## Aim of the task
All lines from the top of the records below through the line holding "-214,12 +214,12 @@", and only those, should be printed exactly, minus the pictures.

## Records shown
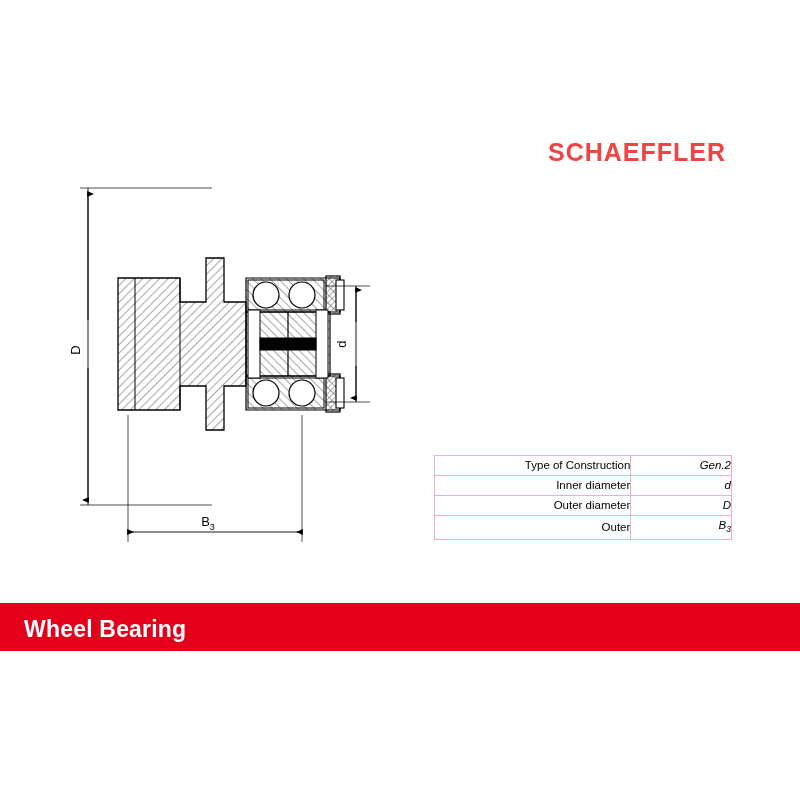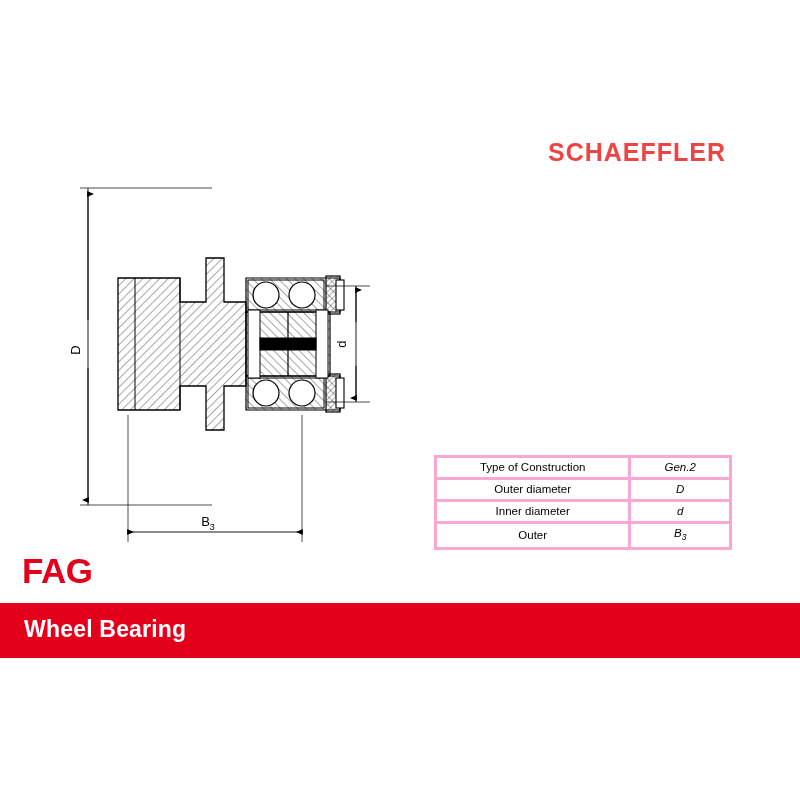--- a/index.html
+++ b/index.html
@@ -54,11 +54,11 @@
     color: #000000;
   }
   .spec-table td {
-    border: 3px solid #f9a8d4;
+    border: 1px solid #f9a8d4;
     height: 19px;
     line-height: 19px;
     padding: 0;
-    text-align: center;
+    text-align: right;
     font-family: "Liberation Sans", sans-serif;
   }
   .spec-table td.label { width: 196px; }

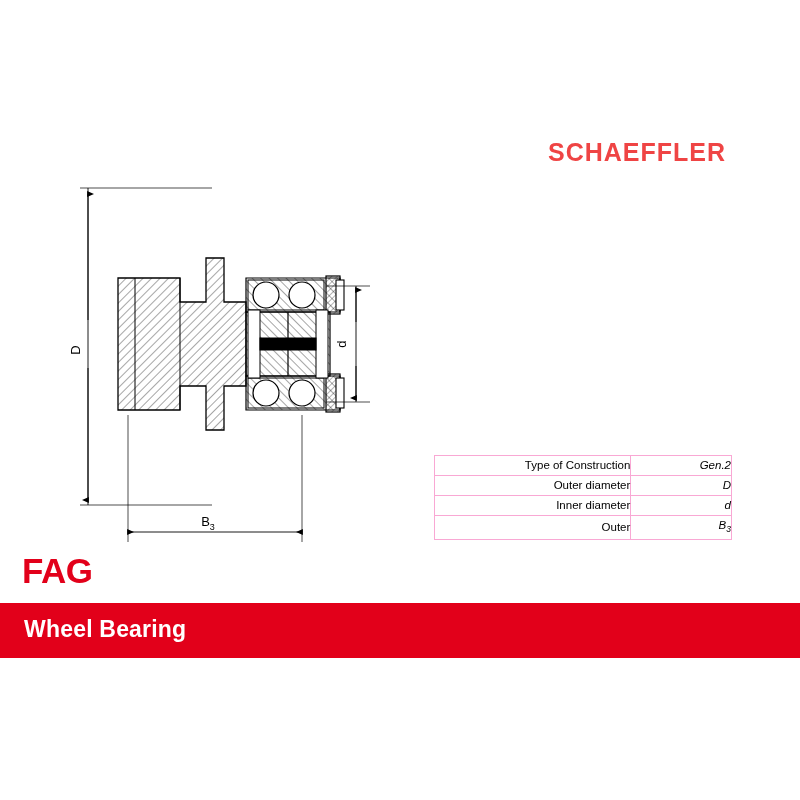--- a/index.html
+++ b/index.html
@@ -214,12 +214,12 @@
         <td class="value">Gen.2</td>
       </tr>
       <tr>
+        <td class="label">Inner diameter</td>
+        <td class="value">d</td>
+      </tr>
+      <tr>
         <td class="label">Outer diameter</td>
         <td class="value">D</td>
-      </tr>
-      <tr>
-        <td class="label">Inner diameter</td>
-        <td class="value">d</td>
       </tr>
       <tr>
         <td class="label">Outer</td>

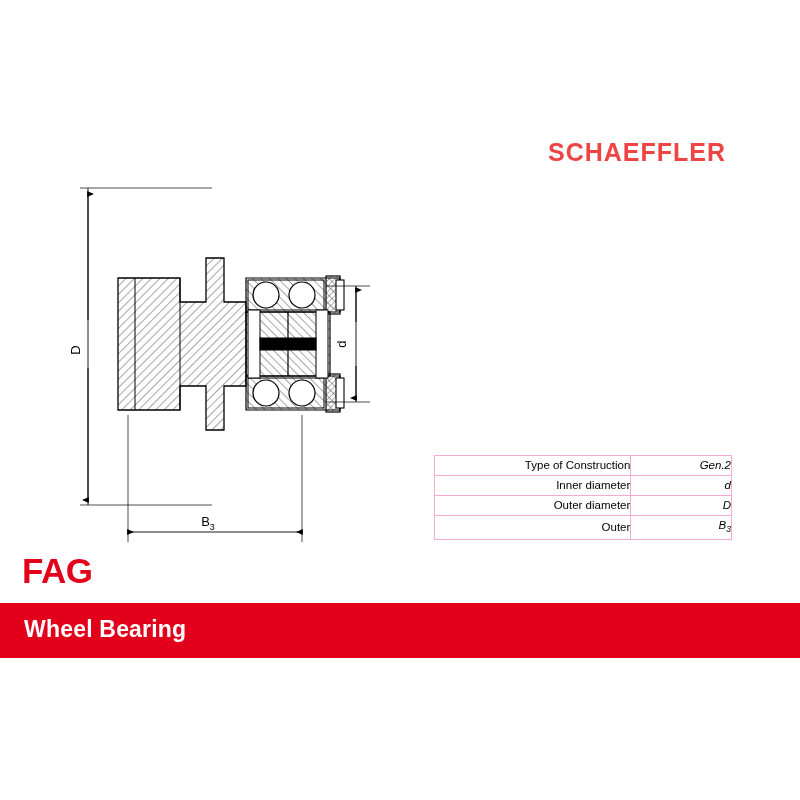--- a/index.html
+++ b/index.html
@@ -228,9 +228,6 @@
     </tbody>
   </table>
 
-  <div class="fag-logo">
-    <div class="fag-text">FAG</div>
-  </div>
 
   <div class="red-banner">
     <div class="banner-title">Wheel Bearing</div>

## Exercise answer
--- a/index.html
+++ b/index.html
@@ -54,11 +54,11 @@
     color: #000000;
   }
   .spec-table td {
-    border: 3px solid #f9a8d4;
+    border: 1px solid #f9a8d4;
     height: 19px;
     line-height: 19px;
     padding: 0;
-    text-align: center;
+    text-align: right;
     font-family: "Liberation Sans", sans-serif;
   }
   .spec-table td.label { width: 196px; }

--- a/index.html
+++ b/index.html
@@ -214,12 +214,12 @@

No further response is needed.